Aufgaben:
1. Schreiben Sie einen Abschnitt aus dem Lesetext wörtlich ab. Beginnen Sie bei den Worten „3000 Kilometer“ und hören Sie nach den Worten „der Anlauf stimmt.“ auf.
2. Nennen Sie alle Personen, die im Lesetext mit Vor- und Nachnamen genannt werden.

Große Ziele: Lockern, positionieren, anlaufen und dann die Kugel im richtigen Moment an der richtigen Stelle auslassen - die Moosburger Zwillinge Kristina (links) und Franziska Hübner können das sehr gut.

Lockern, positionieren, anlaufen und dann die Kugel im richtigen Moment an der richtigen Stelle auslassen - die Moosburger Zwillinge Kristina (links) und Franziska Hübner können das sehr gut.

(Foto: Marco Einfeldt)

In der nächsten Saison wird es für sie noch einmal ernster: Von 1. Juli an rücken die 14-jährigen Schwestern in die U-18-Liga auf. In der A-Jugend wird schließlich mit den richtigen, den Erwachsenenkugeln, gespielt. Statt 2,2 Kilogramm müssen die Mädchen dann schon 2,7 Kilogramm stemmen. Dann wollen sie sich wieder für die deutsche Meisterschaft im Einzel und als Mannschaft qualifizieren. Irgendwann hoffen sie, in den Kader des Nationalteams aufgenommen zu werden. So weit war Krissi sogar schon einmal, sie war erste Ersatzspielerin, blieb aber erst einmal auf der Bank.

3000 Kilometer

legen Franziska und Kristina Hübner mit ihren Betreuern pro Saison zurück, um an diversen Turnieren teilzunehmen. Coach Franz Kastl, der die Zwillingsschwestern bereits seit sechs Jahren trainiert, begleitet sie zu jedem Wettkampf und achtet darauf, dass sich keine Technikfehler einschleichen und der Anlauf stimmt.

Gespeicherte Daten
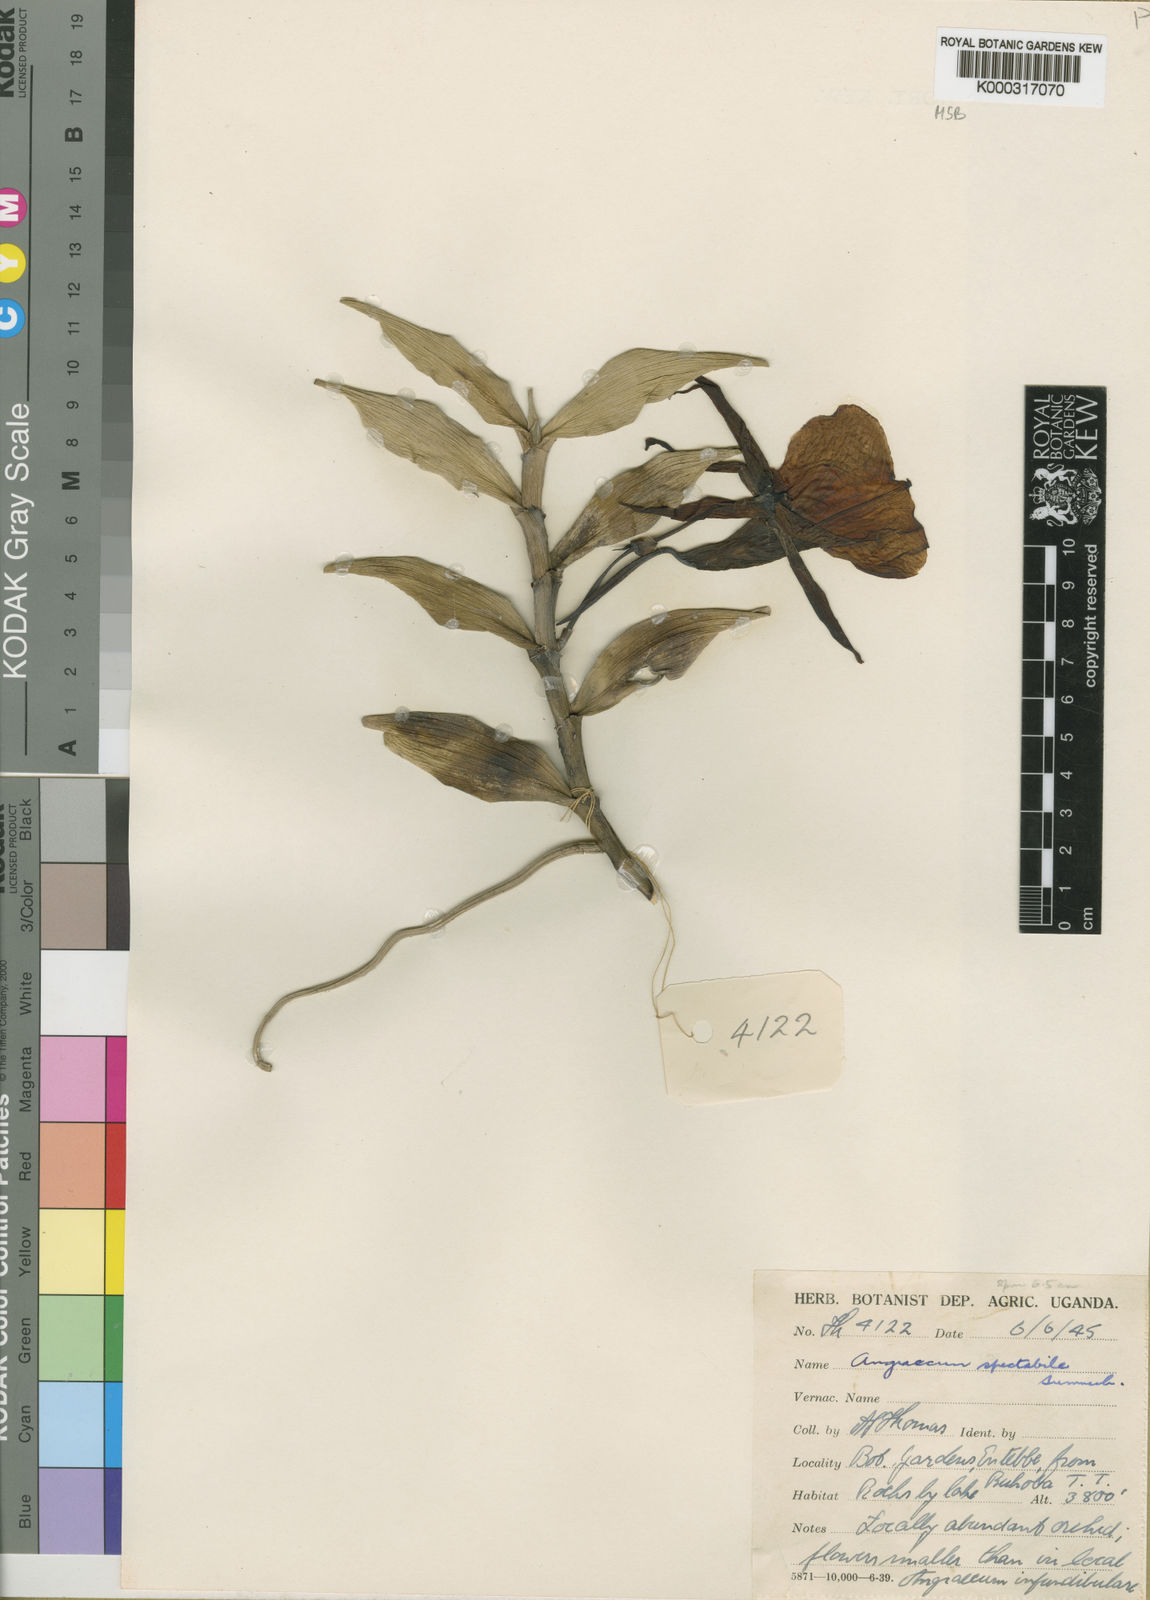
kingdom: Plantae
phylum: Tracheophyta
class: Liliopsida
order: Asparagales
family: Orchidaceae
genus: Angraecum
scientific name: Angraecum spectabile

Lösungen je Aufgabe:
1.
3000 Kilometer

legen Franziska und Kristina Hübner mit ihren Betreuern pro Saison zurück, um an diversen Turnieren teilzunehmen. Coach Franz Kastl, der die Zwillingsschwestern bereits seit sechs Jahren trainiert, begleitet sie zu jedem Wettkampf und achtet darauf, dass sich keine Technikfehler einschleichen und der Anlauf stimmt.

2. Kristina Hübner, Franziska Hübner, Marco Einfeldt, Franz Kastl